:: Task details ::
Each entry below should appear again exactly as written, without pictures.

Page images and extracted text:

★ ★ ★ ★ ★

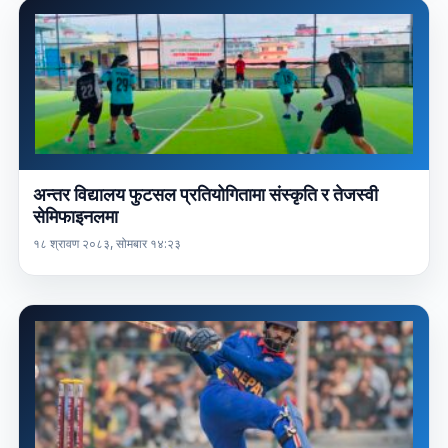
अन्तर विद्यालय फुटसल प्रतियोगितामा संस्कृति र तेजस्वी
सेमिफाइनलमा
१८ श्रावण २०८३, सोमबार १४:२३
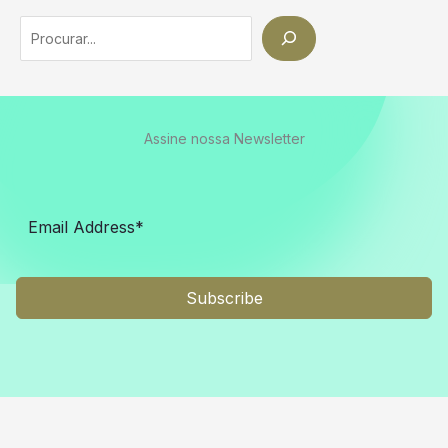
Search
Assine nossa Newsletter
Subscribe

★ ★ ★ ★ ★

:: Solution for this exercise ::
अन्तर विद्यालय फुटसल प्रतियोगितामा संस्कृति र तेजस्वी
सेमिफाइनलमा
१८ श्रावण २०८३, सोमबार १४:२३
Search
Assine nossa Newsletter
Subscribe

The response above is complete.